The Drug Enforcement Administration’s Interim Final Rule on electronic prescribing for controlled substances was issued on March 24th. The Interim Final Rules spells out the rules that healthcare providers will need to follow in order to electronically prescribe controlled substance according to the law.
DEA is in the process of revising its regulations to provide practitioners with the option of writing prescription for controlled substance electronically.
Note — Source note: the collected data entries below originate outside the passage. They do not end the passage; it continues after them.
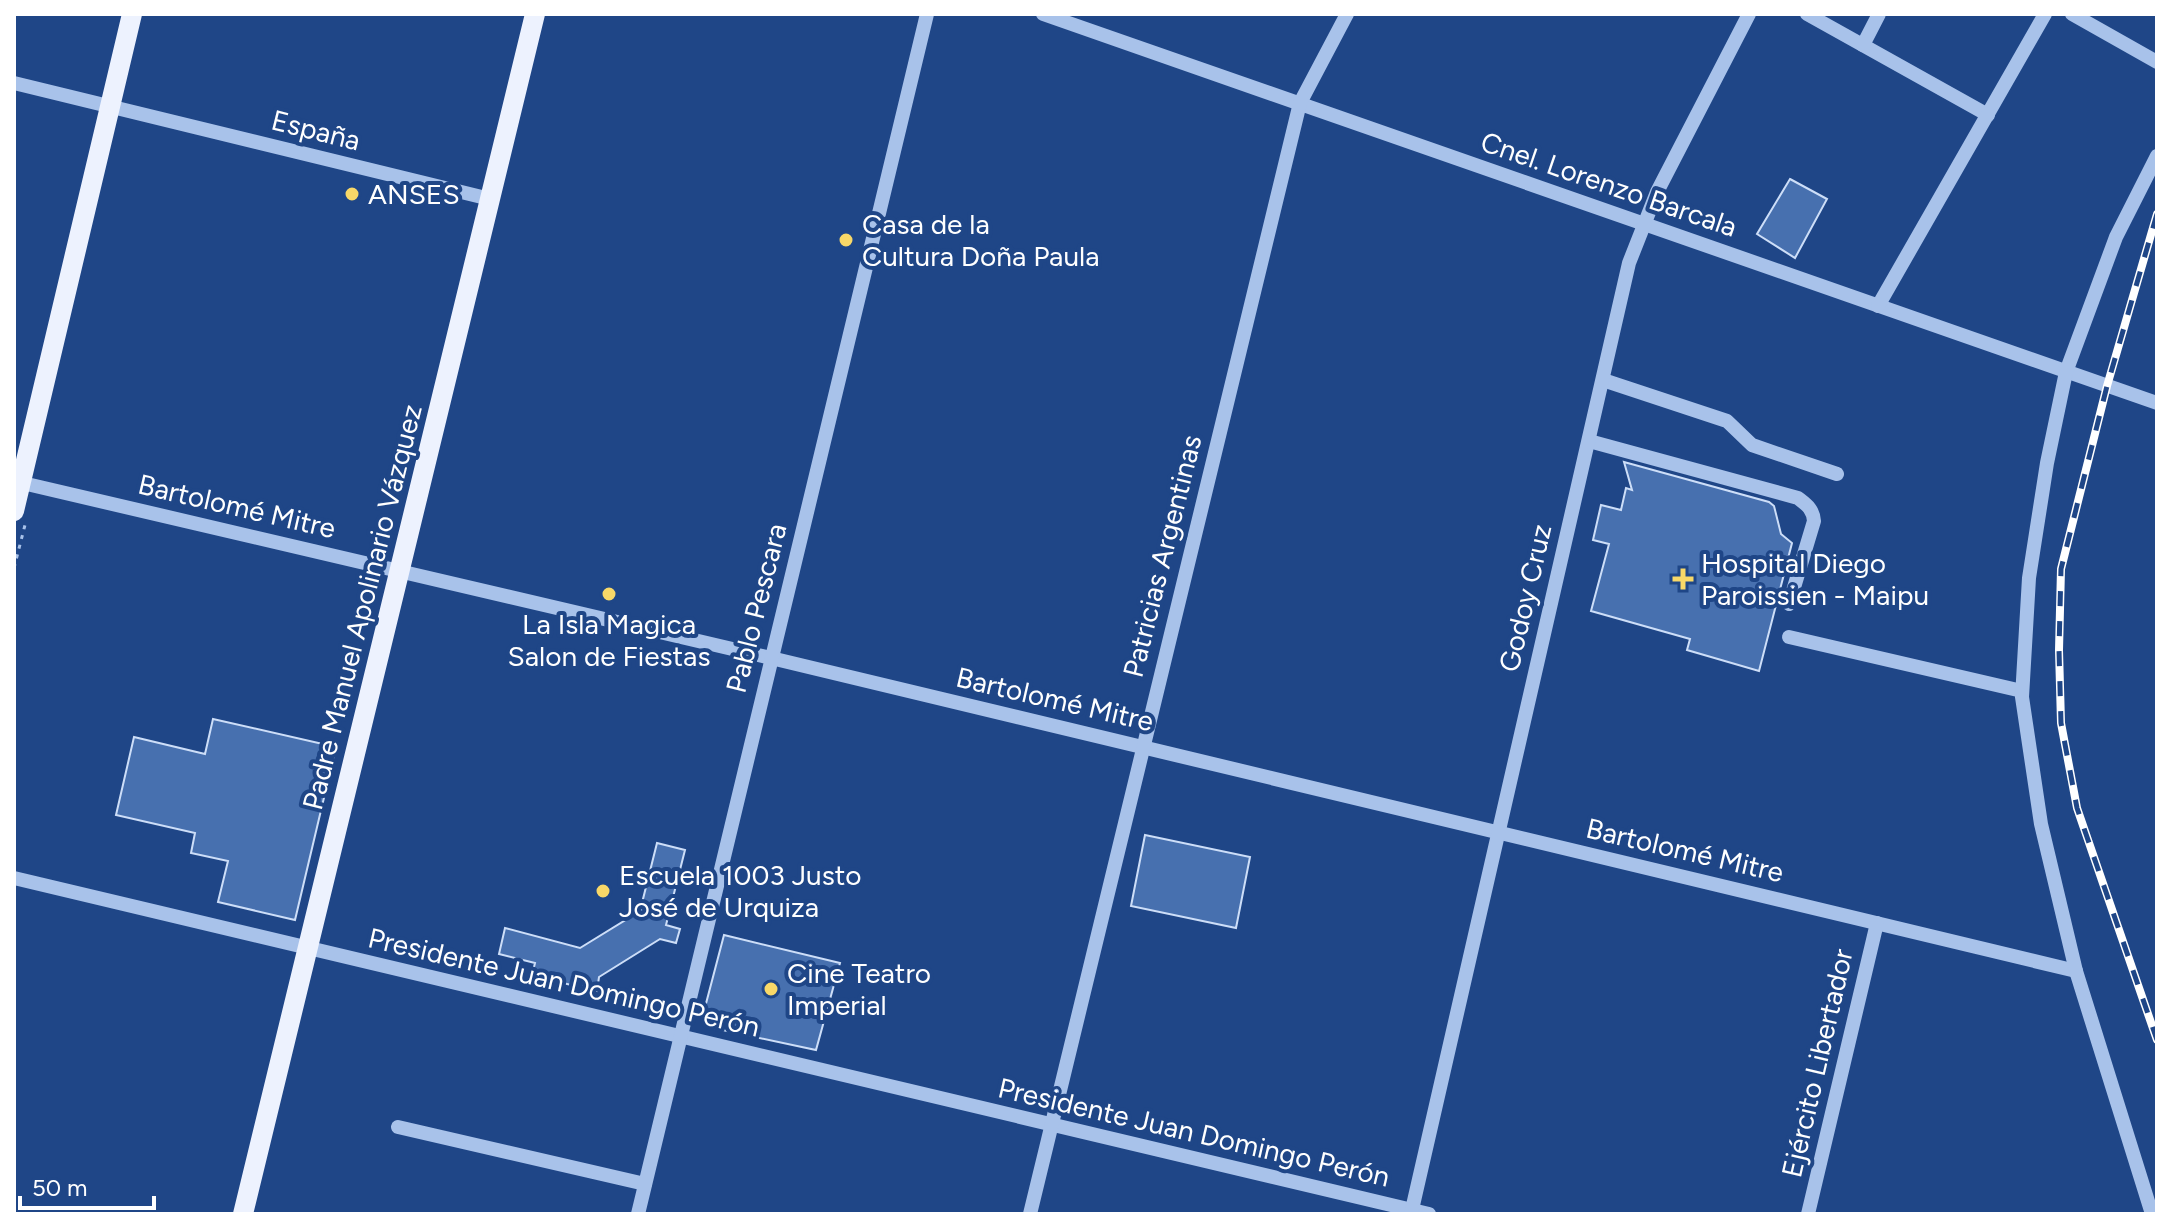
<svg xmlns="http://www.w3.org/2000/svg" width="2171" height="1228" font-family="Figtree,sans-serif">
<rect width="100%" height="100%" fill="#1f4687"/>
<!-- building -->
<g fill="#4770af" stroke="#cddef8" stroke-width="2">
<path d="M1790,179l37,20 -32,59 -38,-24z"/>
<path d="M1624,462l145,40 5,4 7,28 11,9 -33,128 -72,-21 3,-11 -99,-28 18,-67 -16,-4 8,-35 20,5 5,-22 6,2z"/>
<path d="M213,719l123,28 -41,173 -77,-18 10,-41 -37,-8 4,-20 -79,-18 18,-78 71,17z"/>
<path d="M1145,835l105,22 -14,71 -105,-22z"/>
<path d="M657,843l28,7 -19,75 14,4 -4,14 -16,-4 -61,38 -2,14 -14,-4 1,-10 -11,-3 -2,11 -39,-10 3,-12 -36,-9 6,-26 75,20 60,-37z"/>
<path d="M724,935l116,28 -24,87 -108,-23 -5,-12z"/>
</g>
<g fill="none" stroke-linecap="round" stroke-linejoin="round">
<!-- path -->
<path stroke="#a8c2ea" stroke-width="3" stroke-dasharray="4 6" stroke-linecap="butt" d="M14,568l11,-43"/>
<!-- minor -->
<g stroke="#a8c2ea" stroke-width="14">
<path d="M1043,14l1114,389"/>
<path d="M1807,14l181,101"/>
<path d="M2072,14l85,48"/>
<path d="M1863,45l16,-31"/>
<path d="M14,83l476,116"/>
<path d="M1878,306l167,-292"/>
<path d="M1603,380l124,41 25,24 85,29"/>
<path d="M1589,441l209,57c9,7 15,11 16,23l-25,83"/>
<path d="M14,481l757,177 1305,313"/>
<path d="M1789,637l233,54"/>
<path d="M14,878l1415,336"/>
<path d="M398,1127l247,57"/>
<path d="M638,1214l289,-1200"/>
<path d="M1030,1214l270,-1111 47,-89"/>
<path d="M1411,1214l218,-951 28,-71 92,-178"/>
<path d="M1808,1214l69,-291"/>
<path d="M2152,1214l-76,-243 -35,-147 -19,-127 7,-119 18,-115 19,-91 50,-135 41,-81"/>
</g>
<!-- major -->
<g stroke="#edf2fe" stroke-width="20">
<path d="M14,511l118,-497"/>
<path d="M243,1214l292,-1200"/>
</g>
<defs>
<path id="rail" d="M2157,214l-50,172 -46,183 -2,81 2,73 16,85 80,232"/>
</defs>
<!-- rail casing -->
<use href="#rail" stroke="#fff" stroke-width="8"/>
<!-- rail -->
<use href="#rail" stroke="#1f4687" stroke-width="5" stroke-dasharray="15" stroke-linecap="butt"/>
</g>
<!-- markers -->
<g fill="#f8d868" stroke="#1f4687" stroke-width="3">
<circle cx="352" cy="194" r="8"/>
<circle cx="846" cy="240" r="8"/>
<path d="M1679 567h8v8h8v8h-8v8h-8v-8h-8v-8h8z"/>
<circle cx="609" cy="594" r="8"/>
<circle cx="603" cy="891" r="8"/>
<circle cx="771" cy="989" r="8"/>
</g>
<g text-anchor="middle" stroke-width="8" stroke-linejoin="round" paint-order="stroke">
<!-- street labels -->
<g font-size="28" fill="#fff" stroke="#1f4687">
<text transform="translate(316 130) rotate(14)" y="10">España</text>
<text transform="translate(1609 184) rotate(19)" y="10">Cnel. Lorenzo Barcala</text>
<text transform="translate(237 506) rotate(13)" y="10">Bartolomé Mitre</text>
<text transform="translate(1162 556) rotate(-76)" y="10">Patricias Argentinas</text>
<text transform="translate(1525 598) rotate(-77)" y="10">Godoy Cruz</text>
<text transform="translate(362 607) rotate(-76)" y="10">Padre Manuel Apolinario Vázquez</text>
<text transform="translate(756 608) rotate(-76)" y="10">Pablo Pescara</text>
<text transform="translate(1055 699) rotate(13)" y="10">Bartolomé Mitre</text>
<text transform="translate(1685 850) rotate(13)" y="10">Bartolomé Mitre</text>
<text transform="translate(564 982) rotate(13)" y="10">Presidente Juan Domingo Perón</text>
<text transform="translate(1817 1063) rotate(-77)" y="10">Ejército Libertador</text>
<text transform="translate(1194 1132) rotate(13)" y="10">Presidente Juan Domingo Perón</text>
</g>
<!-- poi labels -->
<g font-size="28" fill="#fff" stroke="#1f4687" text-anchor="start">
<text x="368" y="204">ANSES</text>
<text x="862" y="234">Casa de la<tspan x="862" dy="32">Cultura Doña Paula</tspan></text>
<text x="1701" y="573">Hospital Diego<tspan x="1701" dy="32">Paroissien - Maipu</tspan></text>
<text x="609" y="634" text-anchor="middle">La Isla Magica<tspan x="609" dy="32">Salon de Fiestas</tspan></text>
<text x="619" y="885">Escuela 1003 Justo<tspan x="619" dy="32">José de Urquiza</tspan></text>
<text x="787" y="983">Cine Teatro<tspan x="787" dy="32">Imperial</tspan></text>
</g>
</g>
<!-- border -->
<rect width="2171" height="1228" fill="none" stroke="#ffffff" stroke-width="32"/>
<!-- scale -->
<path d="M20 1196v12h134v-12" fill="none" stroke="#ffffff" stroke-width="4"/>
<text x="32" y="1196" font-size="24" fill="#ffffff" stroke="#1f4687" stroke-width="6" paint-order="stroke">50 m</text>
</svg>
The regulations will also permit pharmacies to receive, dispense, and archive electronic prescriptions.
The regulations would enable pharmacies, hospitals, and practitioners to use modern technology for controlled substance prescriptions while maintaining the closed system of controls on controlled substances dispensing.
The regulations will reduce paperwork for DEA registrants, help both pharmacies and hospitals integrate prescription records into other medical records, reduce the amount of time patients spend waiting to have prescriptions filled, potentially reduce the number of prescription errors, and reduce prescription forgeries.
Once DEA published the first Notice of Proposed Rulemaking for electronic prescribing of controlled substances, ONC, CMS, AHRQ, and other HHS staff have been working closely with DEA to develop the policies for the Interim Final Rule.
Senator Sheldon Whitehouse (D-RI) an active participant concerning the issue, provided a statement supporting the Interim Final Rule. “Allowing for electronic prescribing of controlled substances while maintaining rigorous controls to prevent illegal diversion to protect privacy is the key to unleashing the vast cost saving and quality improvement potential of health IT. This new interim rule from the DEA and DOJ brings us one step closer to that goal.”
The Interim Final Rule is expected to be published in the Federal Register on March 31, 2010 and will include a 60 day comment period.